The wooden spoon went to the "Red Lantern" B-team, whose official recorded depth was shallower than a worm's hole at just half an inch.
"That was probably because some teams were more interested in art than digging," tournament official Ai Okazaki told AFP.
The 15th edition of Japan's bizarre shovel-a-thon, which is open to fun diggers as well as ultra-serious competitors with clipboards and blueprints, attracted a record number of 305 teams.
Organisers now face the daunting task of filling in all the holes.

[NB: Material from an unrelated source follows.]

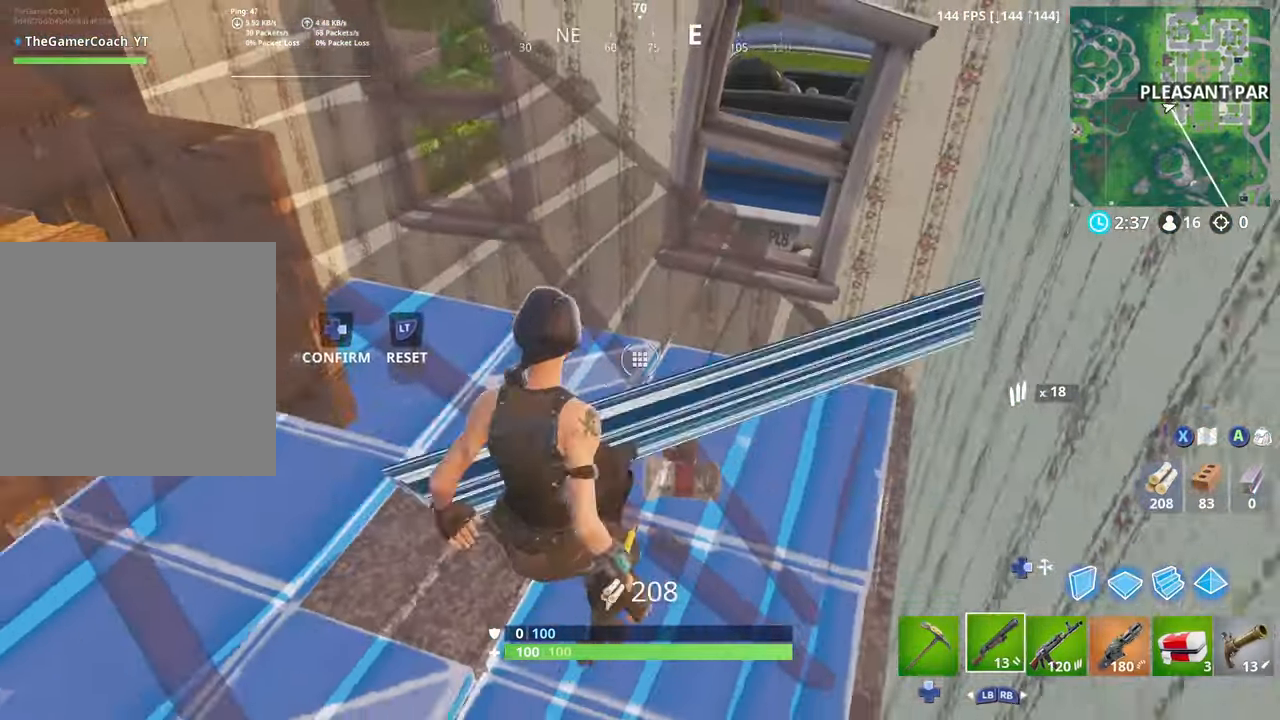
{"buttons": ["DPAD_RIGHT"], "left_stick": "up-right", "right_stick": "down-right", "events": [[16, "DPAD_LEFT", "up"], [100, "right_stick", "right"], [166, "R2", "down"], [233, "left_stick", "left"], [283, "right_stick", "left"], [416, "right_stick", "center"], [433, "DPAD_RIGHT", "down"], [433, "left_stick", "up-right"], [483, "right_stick", "down-right"], [500, "R2", "up"]]}
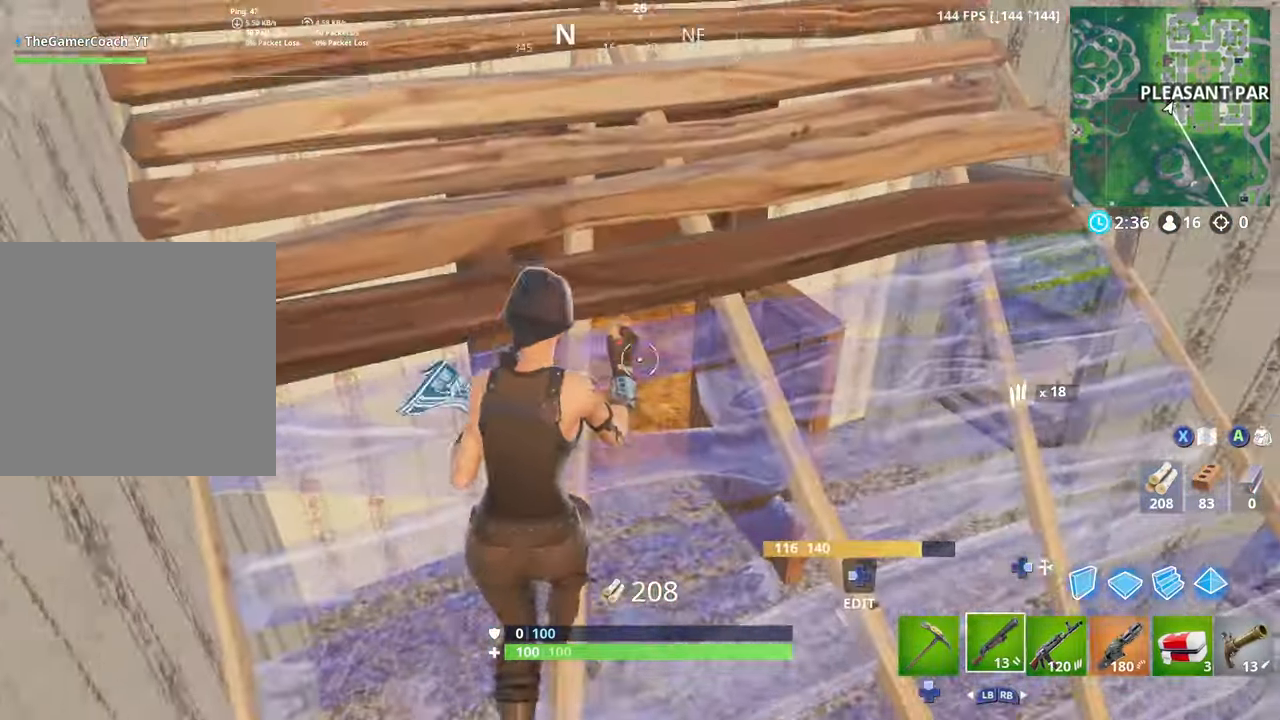
{"buttons": ["DPAD_LEFT"], "left_stick": "right", "right_stick": "center", "events": [[50, "DPAD_RIGHT", "up"], [50, "right_stick", "right"], [100, "left_stick", "up-left"], [183, "right_stick", "center"], [266, "right_stick", "down-left"], [316, "left_stick", "down-right"], [333, "right_stick", "down-right"], [433, "DPAD_LEFT", "down"], [466, "left_stick", "right"], [500, "right_stick", "center"]]}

"It takes about a week for our staff to gradually refill the holes," said Okazaki, who revealed that the hole-digging championships were held at a Narita campsite, close to Tokyo International Airport, as a means to drum up business during the winter.
Winning is not all that matters: The six young women from northern Japan who went to work with trowels and buckets while sporting fish-shaped headgear and called themselves "Team Salmon" swam away with the best costume prize.
But there was no magic for a group of six dressed as boy wizard Harry Potter, who returned to Yokohama with mud-spattered capes and wands and little else to show for their efforts.